Fitch Ratings affirmed its long-term "A" rating of the Virginia Port Authority’s outstanding port facilities revenue and refunding bonds. It termed the rating outlook "stable."
The strong rating of VPA’s credit will enable it to borrow the funds needed to build a new container terminal on Craney Island.
Fitch expects VPA to borrow for its $6 billion master plan through 2040. “While a large portion of the plan is expected to be funded with appropriations and pay-go funds, revenue bonds, commonwealth port fund bonds, and subordinate equipment lease purchases make up nearly half of the sources of funds. Should incremental throughput and revenues fail to grow as the authority expects, this additional debt burden may pressure coverage levels and financial flexibility over time,” Fitch said.
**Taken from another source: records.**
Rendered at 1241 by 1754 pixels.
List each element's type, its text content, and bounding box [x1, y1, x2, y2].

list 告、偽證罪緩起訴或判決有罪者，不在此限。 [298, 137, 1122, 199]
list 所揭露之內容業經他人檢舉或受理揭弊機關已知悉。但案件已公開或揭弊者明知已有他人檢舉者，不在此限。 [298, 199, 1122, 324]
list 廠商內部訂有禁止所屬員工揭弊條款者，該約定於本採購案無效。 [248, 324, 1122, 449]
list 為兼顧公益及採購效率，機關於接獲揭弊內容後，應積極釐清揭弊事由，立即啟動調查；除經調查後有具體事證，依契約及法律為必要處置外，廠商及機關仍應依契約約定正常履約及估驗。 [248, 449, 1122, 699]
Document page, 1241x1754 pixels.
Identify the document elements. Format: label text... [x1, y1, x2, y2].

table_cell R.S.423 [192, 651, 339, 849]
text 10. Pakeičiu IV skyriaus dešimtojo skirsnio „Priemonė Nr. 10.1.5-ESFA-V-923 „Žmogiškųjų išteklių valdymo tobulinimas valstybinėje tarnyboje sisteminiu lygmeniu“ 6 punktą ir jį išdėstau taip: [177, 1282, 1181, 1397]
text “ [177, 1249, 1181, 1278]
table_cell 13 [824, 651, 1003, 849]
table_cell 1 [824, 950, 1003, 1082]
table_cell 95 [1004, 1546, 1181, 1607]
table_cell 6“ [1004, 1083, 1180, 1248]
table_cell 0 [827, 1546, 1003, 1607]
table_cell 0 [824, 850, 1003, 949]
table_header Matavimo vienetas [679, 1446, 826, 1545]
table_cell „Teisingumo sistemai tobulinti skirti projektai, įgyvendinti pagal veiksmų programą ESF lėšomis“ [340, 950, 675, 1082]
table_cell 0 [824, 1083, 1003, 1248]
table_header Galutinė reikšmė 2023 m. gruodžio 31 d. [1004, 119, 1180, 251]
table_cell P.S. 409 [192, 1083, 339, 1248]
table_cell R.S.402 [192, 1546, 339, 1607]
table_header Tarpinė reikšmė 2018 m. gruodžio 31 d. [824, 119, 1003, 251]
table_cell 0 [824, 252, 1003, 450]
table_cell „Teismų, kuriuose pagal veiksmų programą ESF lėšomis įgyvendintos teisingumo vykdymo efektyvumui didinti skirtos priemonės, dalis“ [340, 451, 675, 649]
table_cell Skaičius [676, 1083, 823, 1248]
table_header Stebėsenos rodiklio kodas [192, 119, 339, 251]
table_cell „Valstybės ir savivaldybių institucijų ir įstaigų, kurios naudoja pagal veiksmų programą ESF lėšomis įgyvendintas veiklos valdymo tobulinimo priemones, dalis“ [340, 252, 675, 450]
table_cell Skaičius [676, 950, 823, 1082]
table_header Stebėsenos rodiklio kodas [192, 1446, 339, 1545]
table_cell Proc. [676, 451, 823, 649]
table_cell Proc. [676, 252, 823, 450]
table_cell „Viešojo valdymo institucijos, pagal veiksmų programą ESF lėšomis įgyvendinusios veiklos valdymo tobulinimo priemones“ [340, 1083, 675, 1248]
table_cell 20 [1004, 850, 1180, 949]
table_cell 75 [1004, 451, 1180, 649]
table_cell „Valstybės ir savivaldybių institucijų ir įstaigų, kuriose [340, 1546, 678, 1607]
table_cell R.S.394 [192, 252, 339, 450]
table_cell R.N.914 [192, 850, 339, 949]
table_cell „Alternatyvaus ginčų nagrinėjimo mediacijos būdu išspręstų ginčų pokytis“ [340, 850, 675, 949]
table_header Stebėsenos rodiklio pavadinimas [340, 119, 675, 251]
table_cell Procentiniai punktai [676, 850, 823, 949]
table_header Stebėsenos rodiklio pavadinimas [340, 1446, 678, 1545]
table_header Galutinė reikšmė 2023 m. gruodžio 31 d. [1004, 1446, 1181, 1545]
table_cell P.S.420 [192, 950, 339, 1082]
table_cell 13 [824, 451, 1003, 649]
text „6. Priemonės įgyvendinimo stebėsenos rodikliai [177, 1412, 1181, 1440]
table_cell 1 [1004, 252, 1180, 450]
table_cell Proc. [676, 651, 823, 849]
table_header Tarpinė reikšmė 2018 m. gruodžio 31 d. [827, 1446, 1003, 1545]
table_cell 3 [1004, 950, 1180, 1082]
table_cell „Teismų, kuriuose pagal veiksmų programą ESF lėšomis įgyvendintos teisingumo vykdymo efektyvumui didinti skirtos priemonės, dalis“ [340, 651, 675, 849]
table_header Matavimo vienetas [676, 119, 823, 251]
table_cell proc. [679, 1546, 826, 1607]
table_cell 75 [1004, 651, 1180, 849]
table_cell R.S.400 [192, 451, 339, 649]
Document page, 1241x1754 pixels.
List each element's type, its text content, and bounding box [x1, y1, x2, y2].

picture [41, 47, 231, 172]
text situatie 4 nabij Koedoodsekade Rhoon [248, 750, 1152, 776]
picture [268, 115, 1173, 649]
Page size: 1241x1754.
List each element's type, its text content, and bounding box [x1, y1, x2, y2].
In affirming the VPA’s ratings, Fitch cited its “consistently sound historic financial performance evidenced by a cash funded debt service reserve of $25 million, four months cash on hand, senior debt service coverage of two times or better on a net revenues basis, no swap or variable rate exposure, and a demonstrated willingness on the part of management to control operating expenses through the recent downturn.”
It also cited the port agency’s long-term contracts with large customers and said shipping lines with 10-year contracts accounted for 90 percent of container EU throughput and 80 percent of revenues in 2010. It also said the recent 20-year lease of the APM Terminal in Portsmouth provides improved revenue and throughput stability going forward.
It said the diverse mix of both shipping lines and trading partners minimizes potential concentration risk on cargo volumes.
Fitch said the VPA’s rating in future will be impacted by the resilience of throughput levels, management's continued ability to control operating expenses, and the port's ability to compete for cargo on competitive East Coast shipping routes.